> **Kutipan Terpilih**:
Duasatu.net- Di wilayah Kabupaten Batang Hari Provinsi Jambi umumnya, tahun 2020 ini sebagai tahun politik, di tahun inilah, tepatnya pada tangggal 9 Desember 2020 mendatang akan di laksanakan pesta demokrasi pemilihan Bupati dan Wakil Bupati Batang Hari serta Pemilihan Gubernur dan Wakil Gubernur Jambi masa bhakti 2021-2026.
Tahun politik ini, kegiatan dukung mendukung salah satu dari pasangan calon Bupati / Gubernur hal yang biasa, tapi bagi beberapa profesi hal tersebut menjadi haram karna dilarang oleh aturan. Sebut saja anggota TNI POLRI aktif dan Pegawai Negeri Sipil (PNS). Dua profesi diatas sanksi berat dapat dijatuhkan kepada mereka yang terbukti terlibat dalam politik praktis.
Selain dua profesi diatas, profesi Kepala desa, perangkat desa dan anggota BPD adalah profesi di larang untuk terlibat dalam kegiatan politik praktis dalam PEMILU atau PILKADA. Kehawatiran akan adanya konflik interest antara Kepala Desa, Perangkat Desa dan BPD dengan masyarakat yang menimbulkan terganggunya pelayanan kepada masyarakat menjadi salah satu alasan mengapa Kepala Desa, Perangkat Desa dan BPD dilarang ikut terlibat dalam politk praktis di PEMILU dan PILKADA.

> **Ketentuan Tugas 1**: Ketik ulang bagian kutipan terpilih mulai dari "Duasatu.net- Di wilayah" sampai dengan "dalam politik praktis.".
> **Ketentuan Tugas 2**: Tentukan apakah setiap pernyataan berikut sesuai dengan kutipan terpilih, lalu jawab ya atau tidak disertai kata-kata penentu dari kutipan tersebut yang dikutip persis: (a) Anggota BPD dilarang terlibat dalam politik praktis. (b) Kutipan menyebut sanksi ringan bagi mereka yang terbukti terlibat dalam politik praktis. (c) Masa bhakti pemilihan yang disebut adalah 2021-2026.

> **Data Mentah**:
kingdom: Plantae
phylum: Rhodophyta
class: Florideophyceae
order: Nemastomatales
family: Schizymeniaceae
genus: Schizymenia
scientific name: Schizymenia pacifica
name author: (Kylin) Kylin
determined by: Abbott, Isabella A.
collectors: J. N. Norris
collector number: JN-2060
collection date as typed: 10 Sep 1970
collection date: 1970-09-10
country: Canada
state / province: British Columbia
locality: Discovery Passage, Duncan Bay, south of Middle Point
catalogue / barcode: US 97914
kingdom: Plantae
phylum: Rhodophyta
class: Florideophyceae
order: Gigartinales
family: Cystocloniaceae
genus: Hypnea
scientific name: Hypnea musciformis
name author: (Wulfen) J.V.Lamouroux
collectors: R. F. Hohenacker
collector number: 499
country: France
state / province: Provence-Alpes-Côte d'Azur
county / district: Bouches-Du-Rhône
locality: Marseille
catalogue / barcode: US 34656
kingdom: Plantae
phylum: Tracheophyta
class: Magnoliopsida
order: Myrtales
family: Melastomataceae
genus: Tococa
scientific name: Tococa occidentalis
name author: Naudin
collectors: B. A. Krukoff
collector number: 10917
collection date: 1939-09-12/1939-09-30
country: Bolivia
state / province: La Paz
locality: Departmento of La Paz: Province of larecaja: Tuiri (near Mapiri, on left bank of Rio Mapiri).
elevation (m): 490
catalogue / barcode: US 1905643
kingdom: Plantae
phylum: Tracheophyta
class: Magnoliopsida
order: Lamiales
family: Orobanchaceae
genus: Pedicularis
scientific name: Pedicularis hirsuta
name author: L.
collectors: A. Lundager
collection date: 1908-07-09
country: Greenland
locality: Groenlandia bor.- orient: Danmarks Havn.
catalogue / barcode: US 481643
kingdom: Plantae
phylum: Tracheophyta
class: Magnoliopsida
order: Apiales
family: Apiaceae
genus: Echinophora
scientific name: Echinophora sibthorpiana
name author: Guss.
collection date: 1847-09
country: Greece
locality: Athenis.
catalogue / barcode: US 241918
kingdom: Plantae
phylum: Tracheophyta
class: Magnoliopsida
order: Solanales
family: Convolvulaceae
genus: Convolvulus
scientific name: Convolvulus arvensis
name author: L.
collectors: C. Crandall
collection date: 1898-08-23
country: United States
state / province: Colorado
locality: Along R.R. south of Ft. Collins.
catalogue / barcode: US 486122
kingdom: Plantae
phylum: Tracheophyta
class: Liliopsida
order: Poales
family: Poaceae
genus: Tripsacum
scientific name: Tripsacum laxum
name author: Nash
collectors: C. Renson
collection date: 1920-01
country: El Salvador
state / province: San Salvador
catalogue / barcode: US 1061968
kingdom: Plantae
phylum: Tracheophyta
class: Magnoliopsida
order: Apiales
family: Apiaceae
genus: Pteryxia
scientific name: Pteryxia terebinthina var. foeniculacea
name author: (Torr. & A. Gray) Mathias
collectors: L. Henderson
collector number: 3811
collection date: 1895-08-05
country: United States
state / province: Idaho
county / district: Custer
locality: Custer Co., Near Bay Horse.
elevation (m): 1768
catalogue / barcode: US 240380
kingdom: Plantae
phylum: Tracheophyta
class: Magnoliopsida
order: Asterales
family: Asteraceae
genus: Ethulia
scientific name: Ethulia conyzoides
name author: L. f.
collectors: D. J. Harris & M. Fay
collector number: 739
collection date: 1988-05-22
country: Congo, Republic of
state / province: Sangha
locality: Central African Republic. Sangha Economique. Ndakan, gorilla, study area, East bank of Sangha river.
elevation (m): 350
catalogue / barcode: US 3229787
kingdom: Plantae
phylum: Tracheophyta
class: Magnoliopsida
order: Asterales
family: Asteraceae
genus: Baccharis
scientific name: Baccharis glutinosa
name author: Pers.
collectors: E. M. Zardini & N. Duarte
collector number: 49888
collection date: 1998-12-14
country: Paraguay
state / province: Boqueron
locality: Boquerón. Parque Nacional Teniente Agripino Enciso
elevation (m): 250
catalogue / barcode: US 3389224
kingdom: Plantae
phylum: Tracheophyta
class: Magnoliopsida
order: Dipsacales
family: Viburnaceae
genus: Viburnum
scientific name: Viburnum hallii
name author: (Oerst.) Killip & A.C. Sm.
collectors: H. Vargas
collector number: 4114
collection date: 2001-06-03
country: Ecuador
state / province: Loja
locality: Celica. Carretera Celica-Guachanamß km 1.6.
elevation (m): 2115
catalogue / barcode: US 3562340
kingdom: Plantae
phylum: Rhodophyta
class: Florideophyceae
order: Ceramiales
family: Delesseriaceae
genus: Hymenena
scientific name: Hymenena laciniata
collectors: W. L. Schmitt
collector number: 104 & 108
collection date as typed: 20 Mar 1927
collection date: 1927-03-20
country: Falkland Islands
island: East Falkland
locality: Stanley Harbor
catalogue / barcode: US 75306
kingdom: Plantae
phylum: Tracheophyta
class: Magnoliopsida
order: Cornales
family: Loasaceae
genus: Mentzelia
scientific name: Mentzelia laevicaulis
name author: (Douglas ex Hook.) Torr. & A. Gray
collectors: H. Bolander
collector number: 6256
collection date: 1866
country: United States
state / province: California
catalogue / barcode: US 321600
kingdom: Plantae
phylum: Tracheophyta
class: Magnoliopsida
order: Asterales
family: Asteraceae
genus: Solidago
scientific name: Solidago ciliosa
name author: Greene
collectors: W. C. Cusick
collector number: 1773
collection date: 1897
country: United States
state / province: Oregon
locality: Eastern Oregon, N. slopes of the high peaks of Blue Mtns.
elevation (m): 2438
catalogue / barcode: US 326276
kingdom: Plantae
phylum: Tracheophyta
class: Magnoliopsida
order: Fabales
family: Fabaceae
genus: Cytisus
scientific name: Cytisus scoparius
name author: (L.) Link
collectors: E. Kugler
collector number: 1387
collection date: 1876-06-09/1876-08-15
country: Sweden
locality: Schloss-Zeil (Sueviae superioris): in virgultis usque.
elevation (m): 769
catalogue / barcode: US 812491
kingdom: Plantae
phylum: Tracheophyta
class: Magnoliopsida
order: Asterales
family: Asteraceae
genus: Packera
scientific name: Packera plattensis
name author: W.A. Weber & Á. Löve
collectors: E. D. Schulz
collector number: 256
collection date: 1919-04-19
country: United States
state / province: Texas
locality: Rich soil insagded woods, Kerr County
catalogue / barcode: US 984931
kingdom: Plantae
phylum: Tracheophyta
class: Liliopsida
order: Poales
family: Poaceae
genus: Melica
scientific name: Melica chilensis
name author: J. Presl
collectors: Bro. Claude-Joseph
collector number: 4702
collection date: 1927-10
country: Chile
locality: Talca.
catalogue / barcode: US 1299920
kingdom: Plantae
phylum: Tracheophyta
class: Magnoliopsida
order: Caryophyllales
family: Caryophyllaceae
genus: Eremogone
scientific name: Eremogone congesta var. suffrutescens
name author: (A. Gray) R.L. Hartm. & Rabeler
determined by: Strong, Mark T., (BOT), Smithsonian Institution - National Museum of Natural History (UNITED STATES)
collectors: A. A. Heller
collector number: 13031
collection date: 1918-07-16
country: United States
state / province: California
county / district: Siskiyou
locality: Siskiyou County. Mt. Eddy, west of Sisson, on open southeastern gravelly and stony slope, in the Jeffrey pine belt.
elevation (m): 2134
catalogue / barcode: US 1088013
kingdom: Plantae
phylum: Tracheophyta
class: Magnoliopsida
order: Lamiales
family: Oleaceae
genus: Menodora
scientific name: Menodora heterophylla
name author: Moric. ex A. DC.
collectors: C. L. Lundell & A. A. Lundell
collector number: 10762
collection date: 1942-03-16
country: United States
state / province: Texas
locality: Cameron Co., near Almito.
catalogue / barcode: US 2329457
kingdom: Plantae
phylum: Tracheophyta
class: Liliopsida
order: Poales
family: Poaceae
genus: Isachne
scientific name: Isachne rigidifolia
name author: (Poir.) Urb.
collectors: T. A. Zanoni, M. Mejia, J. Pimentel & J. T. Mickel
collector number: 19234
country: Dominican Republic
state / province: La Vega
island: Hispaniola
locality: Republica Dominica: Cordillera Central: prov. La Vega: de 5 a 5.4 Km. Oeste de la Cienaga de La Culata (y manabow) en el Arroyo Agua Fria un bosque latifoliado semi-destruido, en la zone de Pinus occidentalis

> **Jawaban 1**:
Duasatu.net- Di wilayah Kabupaten Batang Hari Provinsi Jambi umumnya, tahun 2020 ini sebagai tahun politik, di tahun inilah, tepatnya pada tangggal 9 Desember 2020 mendatang akan di laksanakan pesta demokrasi pemilihan Bupati dan Wakil Bupati Batang Hari serta Pemilihan Gubernur dan Wakil Gubernur Jambi masa bhakti 2021-2026.
Tahun politik ini, kegiatan dukung mendukung salah satu dari pasangan calon Bupati / Gubernur hal yang biasa, tapi bagi beberapa profesi hal tersebut menjadi haram karna dilarang oleh aturan. Sebut saja anggota TNI POLRI aktif dan Pegawai Negeri Sipil (PNS). Dua profesi diatas sanksi berat dapat dijatuhkan kepada mereka yang terbukti terlibat dalam politik praktis.

> **Jawaban 2**:
(a) Ya: "profesi Kepala desa, perangkat desa dan anggota BPD adalah profesi di larang untuk terlibat dalam kegiatan politik praktis"
(b) Tidak: "sanksi berat dapat dijatuhkan kepada mereka yang terbukti terlibat dalam politik praktis"
(c) Ya: "masa bhakti 2021-2026"